Die Wahl, sie war historisch, und eine Sensation auch das Resultat, die Präsentation des Ergebnisses aber, das heißt die dramaturgische Inszenierung und Darstellung der Zeit, die zwischen Schließung der Wahllokale und der Bekanntgabe des vorläufigen Endergebnisses liegt, sie war gefüllt mit denjenigen Ingredienzien, die in so mancher Wahlnacht sich bewährt hat. Aufgeregte Moderatoren mit kleinen Knöpfen im Ohr, nicht minder erregte Interviewer, die ihren Gesprächspartnern, entsprechend ihrer Wichtigkeit mehr oder weniger abrupt das Wort abschneiden, ein eifriges Hin- und Herschalten zu unterschiedlich zusammengesetzten Gesprächsrunden und die Nabelschau der Demoskopen.
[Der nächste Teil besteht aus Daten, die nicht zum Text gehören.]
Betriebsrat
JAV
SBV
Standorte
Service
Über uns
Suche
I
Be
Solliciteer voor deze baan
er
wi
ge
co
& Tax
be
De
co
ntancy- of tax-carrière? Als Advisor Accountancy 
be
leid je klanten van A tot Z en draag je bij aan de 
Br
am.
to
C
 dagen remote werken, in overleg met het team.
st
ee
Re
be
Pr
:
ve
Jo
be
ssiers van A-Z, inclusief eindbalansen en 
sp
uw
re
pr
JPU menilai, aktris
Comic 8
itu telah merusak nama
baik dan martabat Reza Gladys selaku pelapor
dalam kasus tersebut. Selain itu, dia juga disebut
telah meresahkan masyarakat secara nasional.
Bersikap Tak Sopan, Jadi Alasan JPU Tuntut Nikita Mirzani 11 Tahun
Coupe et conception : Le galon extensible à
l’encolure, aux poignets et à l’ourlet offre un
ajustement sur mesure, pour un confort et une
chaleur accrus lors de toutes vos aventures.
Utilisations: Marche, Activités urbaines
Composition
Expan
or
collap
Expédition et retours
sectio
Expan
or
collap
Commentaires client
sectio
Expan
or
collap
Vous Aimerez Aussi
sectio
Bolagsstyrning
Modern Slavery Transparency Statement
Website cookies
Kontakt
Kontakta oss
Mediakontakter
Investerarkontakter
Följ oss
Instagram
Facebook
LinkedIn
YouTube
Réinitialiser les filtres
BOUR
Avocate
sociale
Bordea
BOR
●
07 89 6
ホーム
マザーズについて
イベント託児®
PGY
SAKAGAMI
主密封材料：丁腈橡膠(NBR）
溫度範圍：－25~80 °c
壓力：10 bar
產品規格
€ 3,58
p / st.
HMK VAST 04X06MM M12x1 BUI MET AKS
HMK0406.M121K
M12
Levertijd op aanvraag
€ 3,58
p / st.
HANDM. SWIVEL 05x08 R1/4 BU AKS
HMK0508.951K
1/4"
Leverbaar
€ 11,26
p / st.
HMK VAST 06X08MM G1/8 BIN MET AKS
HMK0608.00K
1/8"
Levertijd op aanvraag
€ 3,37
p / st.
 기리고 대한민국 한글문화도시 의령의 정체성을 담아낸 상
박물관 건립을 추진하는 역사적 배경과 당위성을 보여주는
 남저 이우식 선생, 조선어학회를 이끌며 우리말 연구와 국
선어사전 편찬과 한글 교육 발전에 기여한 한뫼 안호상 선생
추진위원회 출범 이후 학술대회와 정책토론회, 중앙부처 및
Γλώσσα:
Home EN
Harald Juhnke vorm Brandenburger Tor, Herr Gibowski von der Forschungsgruppe Wahlen, diesmal mit getönter Brille, und wie sie alle heißen, die Spitzenreporter, Chefkommentatoren und Korrespondenten vor Ort, die sich bemühten, den Spannungsbogen nicht vollends abflachen zu lassen.
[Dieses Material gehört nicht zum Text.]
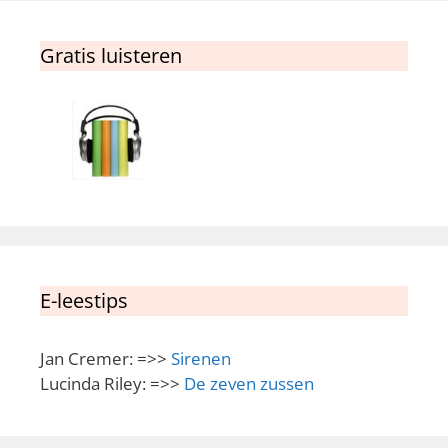
Gratis luisteren
E-leestips
Jan Cremer: =>>
Sirenen
Lucinda Riley: =>>
De zeven zussen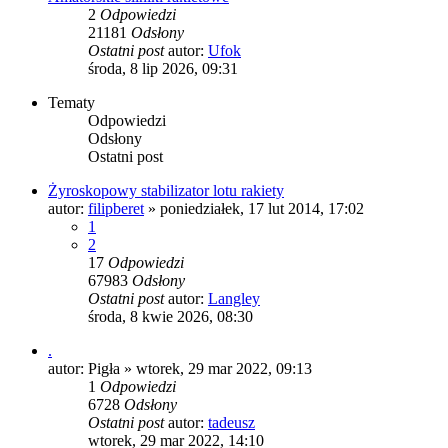
2
Odpowiedzi
21181
Odsłony
Ostatni post
autor:
Ufok
środa, 8 lip 2026, 09:31
Tematy
Odpowiedzi
Odsłony
Ostatni post
Żyroskopowy stabilizator lotu rakiety
autor:
filipberet
»
poniedziałek, 17 lut 2014, 17:02
1
2
17
Odpowiedzi
67983
Odsłony
Ostatni post
autor:
Langley
środa, 8 kwie 2026, 08:30
.
autor:
Pigła
»
wtorek, 29 mar 2022, 09:13
1
Odpowiedzi
6728
Odsłony
Ostatni post
autor:
tadeusz
wtorek, 29 mar 2022, 14:10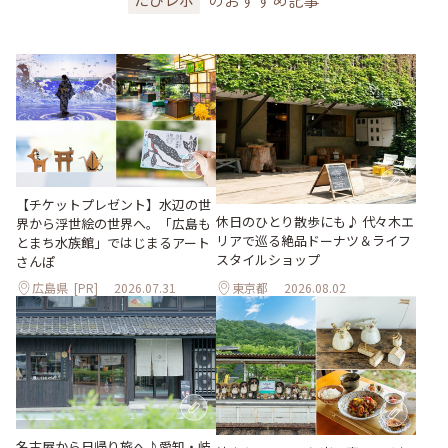
【チケットプレゼント】水辺の世
休日のひとり散歩にも♪ 代々木エ
界から浮世絵の世界へ。「広島も
リアで巡る絶品ドーナツ＆ライフ
とまち水族館」ではじまるアート
スタイルショップ
さんぽ
広島県
[PR]
2026.07.31
東京都
2026.08.02
名古屋から日帰り旅へ♪愛知・岐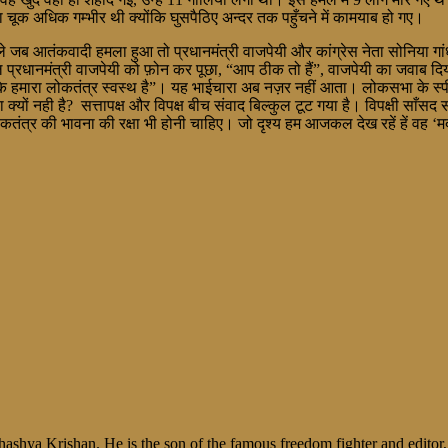
षा चूक अधिक गम्भीर थी क्योंकि घुसपैठिए अन्दर तक पहुँचने में कामयाब हो गए।
ब आतंकवादी हमला हुआ तो प्रधानमंत्री वाजपेयी और कांग्रेस नेता सोनिया गां
ल प्रधानमंत्री वाजपेयी को फ़ोन कर पूछा, “आप ठीक तो हैं”, वाजपेयी का जवाब दिया
 कि हमारा लोकतंत्र स्वस्थ है”। यह भाईचारा अब नज़र नहीं आता। लोकसभा के स्प
नही है? सत्तापक्ष और विपक्ष बीच संवाद बिल्कुल टूट गया है। विपक्षी साँसद सदन 
 लोकतंत्र की भावना की रक्षा भी होनी चाहिए। जो दृश्य हम आजकल देख रहें हें वह 
shya Krishan. He is the son of the famous freedom fighter and editor, V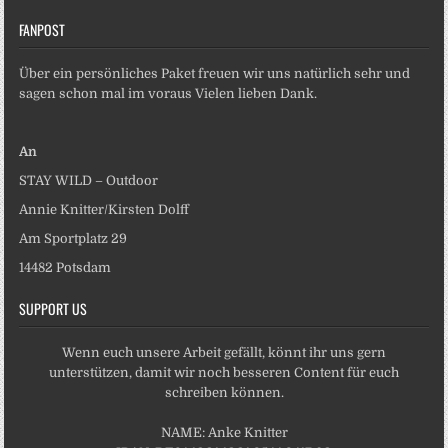
FANPOST
Über ein persönliches Paket freuen wir uns natürlich sehr und
sagen schon mal im voraus Vielen lieben Dank.
An
STAY WILD – Outdoor
Annie Knitter/Kirsten Dolff
Am Sportplatz 29
14482 Potsdam
SUPPORT US
Wenn euch unsere Arbeit gefällt, könnt ihr uns gern
unterstützen, damit wir noch besseren Content für euch
schreiben können.
NAME: Anke Knitter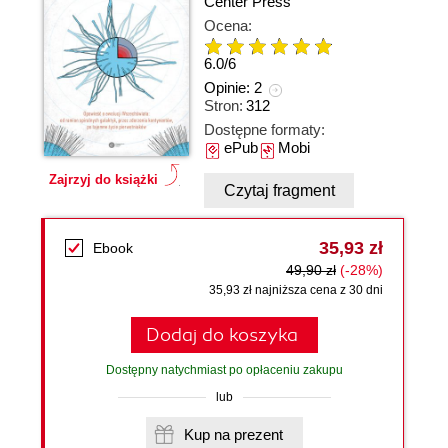
Center Press
Ocena:
6.0
/
6
Opinie:
2
Stron:
312
Dostępne formaty:
ePub
Mobi
Zajrzyj do książki
Czytaj fragment
35,93 zł
Ebook
49,90 zł
(-28%)
35,93 zł najniższa cena z 30 dni
Dodaj do koszyka
Dostępny natychmiast po opłaceniu zakupu
lub
Kup na prezent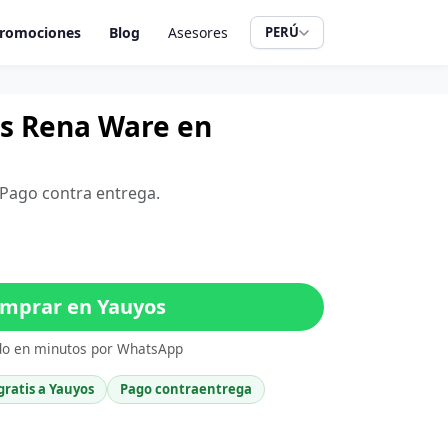
romociones
Blog
Asesores
PERÚ
ros Rena Ware en
. Pago contra entrega.
mprar en Yauyos
do en minutos por WhatsApp
gratis a Yauyos
Pago contraentrega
Als in dieser Situation die ARD auch noch mit ihrer Sportberichterstattung begann, Eishockey und Tor des Monats oder so, wurde selbst der hartgesottenste ARD-Fan weich, er schaltete um. Allerdings gab es auch ein Novum zu berichten: Waren an diesem Abend doch teilweise gleich fünf deutschsprachige Anstalten gleichzeitig auf Sendung. Nach der Devise: Konkurrenz belebt das Geschäft, und derjenigen, daß die großen Meinungsmanipulateure nur mit geballter journalistischer Gegenmacht geknackt werden können, kann das durchaus sinnvoll sein. Was aber ist das für ein Gewinn, wenn ich als Zuschauer jetzt Helmut Kohl in ARD, ZDF, DFF und RTL gleichzeitig sehen kann. Das war zwar ganz nett, wenn unsere beiden ansonsten um Exklusivität bedachten Sender in ungewohnter Weise begannen ihre Interviews kollektiv zu führen, spannender wird es dadurch aber nicht. Gab es denn wirklich so wenige interessante Gesprächspartner? Vor allem aber, warum müssen fünf Stunden vergehen, bis Willy Brandt, der in der DDR die größte Popularität besitzt, ins Bild kommt.
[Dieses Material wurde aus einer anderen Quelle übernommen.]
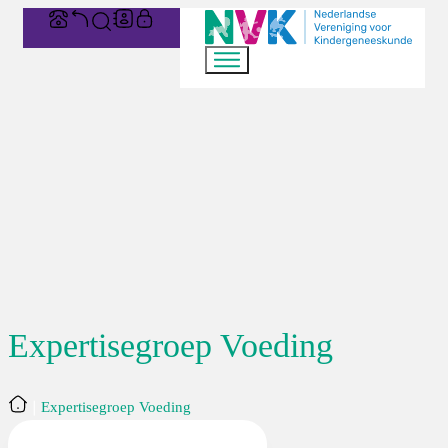
Expertisegroep Voeding
Home
Expertisegroep Voeding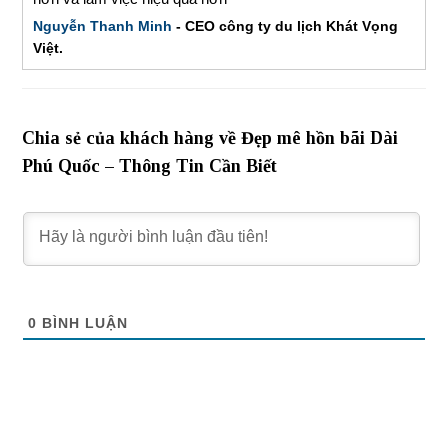
Nguyễn Thanh Minh
- CEO công ty du lịch Khát Vọng
Việt.
Chia sẻ của khách hàng về Đẹp mê hồn bãi Dài
Phú Quốc – Thông Tin Cần Biết
0
BÌNH LUẬN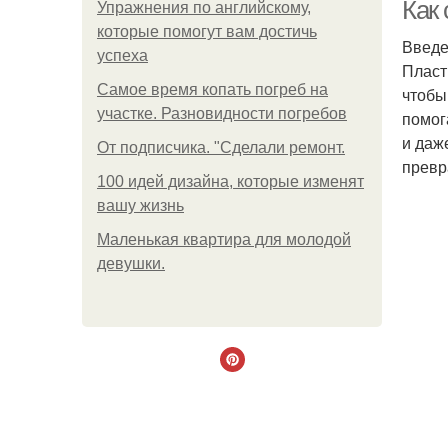
Как
Упражнения по английскому,
которые помогут вам достичь
Введ
успеха
Пласт
Самое время копать погреб на
чтобы
пл
участке. Разновидности погребов
помог
и даж
От подписчика. "Сделали ремонт.
превр
100 идей дизайна, которые изменят
пл
вашу жизнь
Маленькая квартира для молодой
девушки.
Р
В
Die Erwartung, daß an diesem Abend auch in der Berichterstattung sich etwas zeigt, das über das Gehabte hinausgeht, sie wird enttäuscht. Das Neue, es kommt nur einmal kurz ins Bild, als im Anschluß an die Berliner Runde, das Gespräch ist gerade zu Ende gegangen, Pfarrer Eppelmann und Ibrahim Böhme die beiden Kontrahenten aufeinander zugehen und sich umarmen. Das war es, was ich zu sehen erhoffte. Diese Szene, sie war nur versehentlich eingefangen worden, weil das DDR-Fernsehen nicht schnell genug umgeschaltet hatte. Am Ende des Abends läuft der total überdrehte Wolf Biermann bei einem Interview mit dem DDR -Fernsehen zur Höchstform auf. Er gibt das Stichwort für eine fiktive Abmoderation: Das war, live aus dem Palast der Republik, die Beerdigung der DDR, wir schalten zurück ins Funkhaus.